Why customers choose Bitsight
Bitsight is the most widely adopted security ratings solution in the world, transforming how companies manage cyber risk. Founded in 2011, Bitsight has pioneered security ratings technology to improve the way companies monitor security controls, gather cyber threat intelligence, and manage risk in third-party relationships. Enterprises rely on Bitsight to help improve cyber resilience, while governments around the globe trust Bitsight to help enhance critical infrastructure cybersecurity.
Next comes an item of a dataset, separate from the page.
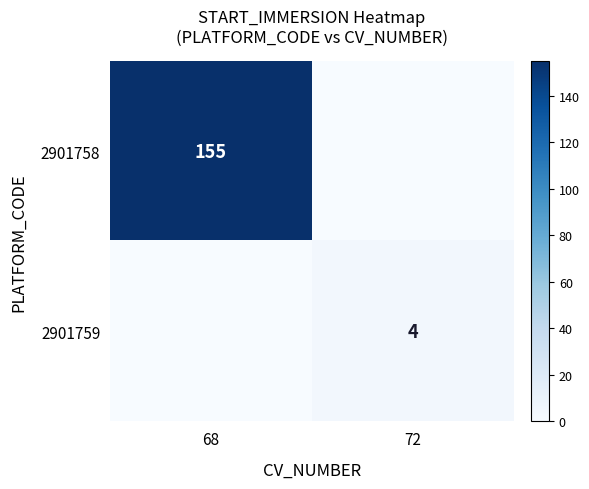

What is the greatest value displayed?

155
Bitsight is the only security ratings provider with proven outside validation of its ratings, which have been demonstrated to correlate with data breach risk as well as business financial performance. By enabling more complete security visibility, Bitsight has earned the business of over 2400 customers, including 20% of Fortune 500 companies, 1200 government institutions, four of the top 5 investment banks, and all of the Big 4 accounting firms.